Self-Attention as Transport: Limits of Symmetric Spectral Diagnostics

When a language model processes a hallucinated response, its attention routing tends to fail in one of two shapes: over-concentrating on a narrow set of positions, or spreading so diffusely that relevance is diluted, and the shape of the failure carries diagnostic signal. We study these shapes as a diagnostic characterization, computed from attention matrices under \emph{forced scoring} of benchmark-labeled responses rather than during live generation.

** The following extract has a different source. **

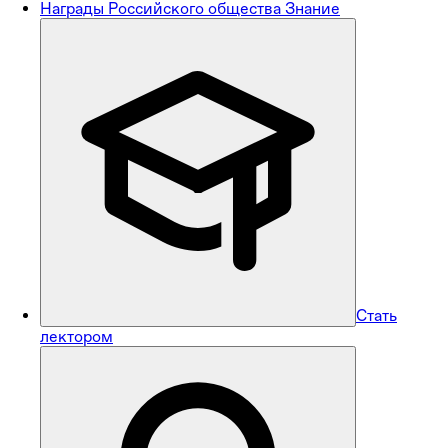
Награды Российского общества Знание
Стать
лектором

A widely used family of spectral methods analyzes the symmetric component of the degree-normalized attention operator, which governs transport \emph{capacity}; we prove that every transpose-invariant spectral diagnostic of this operator is structurally \emph{orientation-blind} (it cannot distinguish an operator from its transpose, and therefore cannot detect information-flow direction), with a converse to the blindness theorem bounding any Lipschitz diagnostic's transpose sensitivity by the asymmetry coefficient $G$. Pairing this with a closed-form bipartite-Cheeger landscape for canonical causal architectures, we show that uniform causal attention satisfies an $n$-independent floor $φ\ge 1/5$, while window attention pierces the floor as $O(w/n)$; failure modes are shape-different, not just value-different. This floor is an idealized-architecture benchmark, not an empirical attractor: the fraction of real attention heads that pierce it is itself an architectural signature. The resulting two-axis diagnostic ($φ$ for capacity, $G$ for direction) yields a falsifiable polarity prediction: bottleneck- and diffuse-dominated benchmarks should exhibit opposite polarity. Under length-controlled evaluation, transport features retain interpretable signal (0.62-0.84 LC-AUROC) across the tested decoder-only, encoder-only, and encoder-decoder models, with polarity reversing as predicted between HaluEval and MedHallu.

翻译：当语言模型处理幻觉性回复时，其注意力路由往往呈现两种失效模式：过度集中于狭窄位置集，或扩散至相关性被稀释的程度，且失效形态携带诊断信号。我们将这些形态作为诊断特征进行研究，这些特征通过基准标注回复的强制评分（而非实时生成）从注意力矩阵中计算得出。一类广泛使用的谱方法分析度归一化注意力算子（控制传输容量）的对称分量；我们证明该算子的每个转置不变谱诊断在结构上均存在定向盲区（无法区分算子与其转置，因此无法检测信息流方向），并给出该盲区定理的逆命题：任意Lipschitz诊断的转置敏感性受不对称系数$G$约束。结合标准因果架构的闭式二分Cheeger景观，我们证明均匀因果注意力满足与$n$无关的下界$\phi\ge 1/5$，而窗口注意力以$O(w/n)$穿透该下界；失效模式具有形态差异而不仅是数值差异。该下界是理想化架构基准而非经验吸引子：实际注意力头穿透该下界的比例本身构成架构特征。由此产生的两轴诊断（$\phi$表征容量，$G$表征方向）可得出可证伪的极性预测：瓶颈主导与扩散主导的基准应呈现相反极性。在长度可控评估下，传输特征在测试的解码器专用、编码器专用及编码器-解码器模型中保持可解释信号（LC-AUROC为0.62-0.84），且极性在HaluEval与MedHallu之间按预测方向反转。